• _REQUIRED ACTION_
The required output is the line with "- **End-to-End Testing**: Cypress, Test" and each line that follows it to the end of the entries below, copied exactly and with nothing added.

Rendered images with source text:

####################

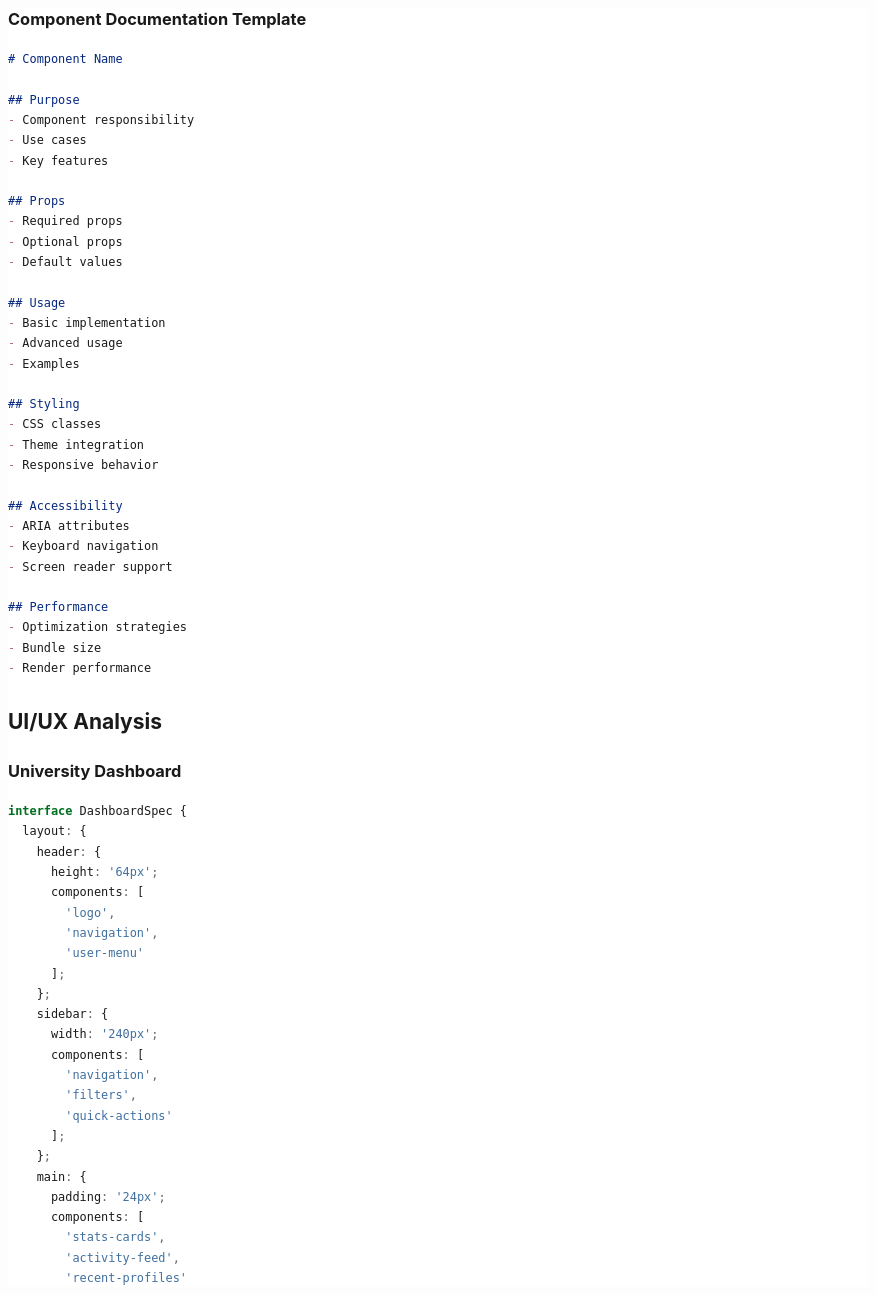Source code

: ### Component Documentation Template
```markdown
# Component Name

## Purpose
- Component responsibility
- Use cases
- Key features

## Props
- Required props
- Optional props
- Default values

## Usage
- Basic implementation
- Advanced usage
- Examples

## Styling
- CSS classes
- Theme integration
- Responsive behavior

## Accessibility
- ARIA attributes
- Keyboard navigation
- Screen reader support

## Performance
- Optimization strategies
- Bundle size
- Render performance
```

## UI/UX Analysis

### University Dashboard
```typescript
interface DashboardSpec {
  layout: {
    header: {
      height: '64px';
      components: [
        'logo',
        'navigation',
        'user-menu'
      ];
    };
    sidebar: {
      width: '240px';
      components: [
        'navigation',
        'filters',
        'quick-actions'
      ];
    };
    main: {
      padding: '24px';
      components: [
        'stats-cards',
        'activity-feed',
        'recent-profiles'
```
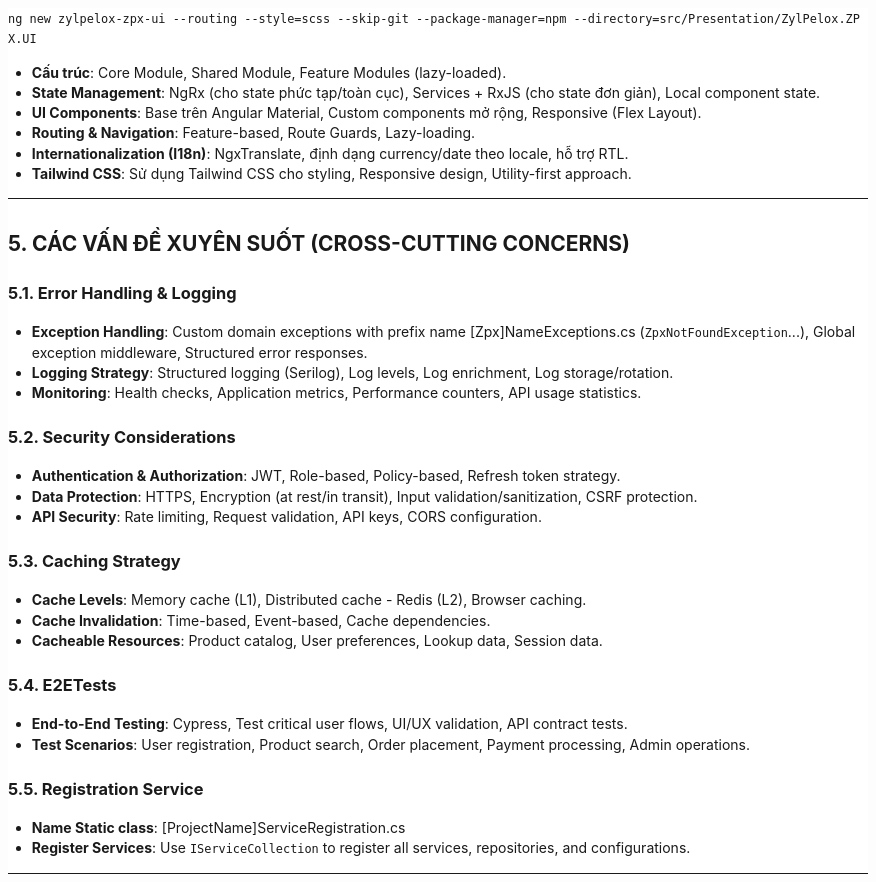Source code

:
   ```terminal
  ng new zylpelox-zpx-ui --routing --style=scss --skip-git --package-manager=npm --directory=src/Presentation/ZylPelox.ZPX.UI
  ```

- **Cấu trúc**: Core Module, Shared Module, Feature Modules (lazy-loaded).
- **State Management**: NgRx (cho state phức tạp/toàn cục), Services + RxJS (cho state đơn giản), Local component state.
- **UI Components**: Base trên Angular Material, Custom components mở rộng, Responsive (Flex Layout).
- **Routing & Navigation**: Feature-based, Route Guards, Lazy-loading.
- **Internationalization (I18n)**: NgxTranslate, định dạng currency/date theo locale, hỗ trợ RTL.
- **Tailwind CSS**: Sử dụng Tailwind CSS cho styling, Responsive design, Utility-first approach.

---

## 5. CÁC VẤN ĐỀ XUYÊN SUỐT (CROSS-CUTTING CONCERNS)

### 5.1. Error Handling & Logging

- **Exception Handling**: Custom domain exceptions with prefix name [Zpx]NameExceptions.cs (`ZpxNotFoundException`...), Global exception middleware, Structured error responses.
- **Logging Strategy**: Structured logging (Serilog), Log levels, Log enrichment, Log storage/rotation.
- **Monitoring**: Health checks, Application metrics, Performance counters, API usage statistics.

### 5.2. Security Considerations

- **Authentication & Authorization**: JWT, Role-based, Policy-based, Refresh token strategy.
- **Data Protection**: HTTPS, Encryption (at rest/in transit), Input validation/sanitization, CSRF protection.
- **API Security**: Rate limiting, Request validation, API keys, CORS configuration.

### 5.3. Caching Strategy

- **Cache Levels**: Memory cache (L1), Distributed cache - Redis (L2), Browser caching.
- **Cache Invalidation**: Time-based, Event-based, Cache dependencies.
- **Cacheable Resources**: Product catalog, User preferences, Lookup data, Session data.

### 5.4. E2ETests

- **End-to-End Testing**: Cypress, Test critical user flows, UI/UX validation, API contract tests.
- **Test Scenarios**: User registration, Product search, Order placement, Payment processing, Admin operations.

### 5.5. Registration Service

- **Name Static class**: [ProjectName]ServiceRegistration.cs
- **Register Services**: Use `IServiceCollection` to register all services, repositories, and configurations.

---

####################

• _ANSWER BOX_
- **End-to-End Testing**: Cypress, Test critical user flows, UI/UX validation, API contract tests.
- **Test Scenarios**: User registration, Product search, Order placement, Payment processing, Admin operations.

### 5.5. Registration Service

- **Name Static class**: [ProjectName]ServiceRegistration.cs
- **Register Services**: Use `IServiceCollection` to register all services, repositories, and configurations.

---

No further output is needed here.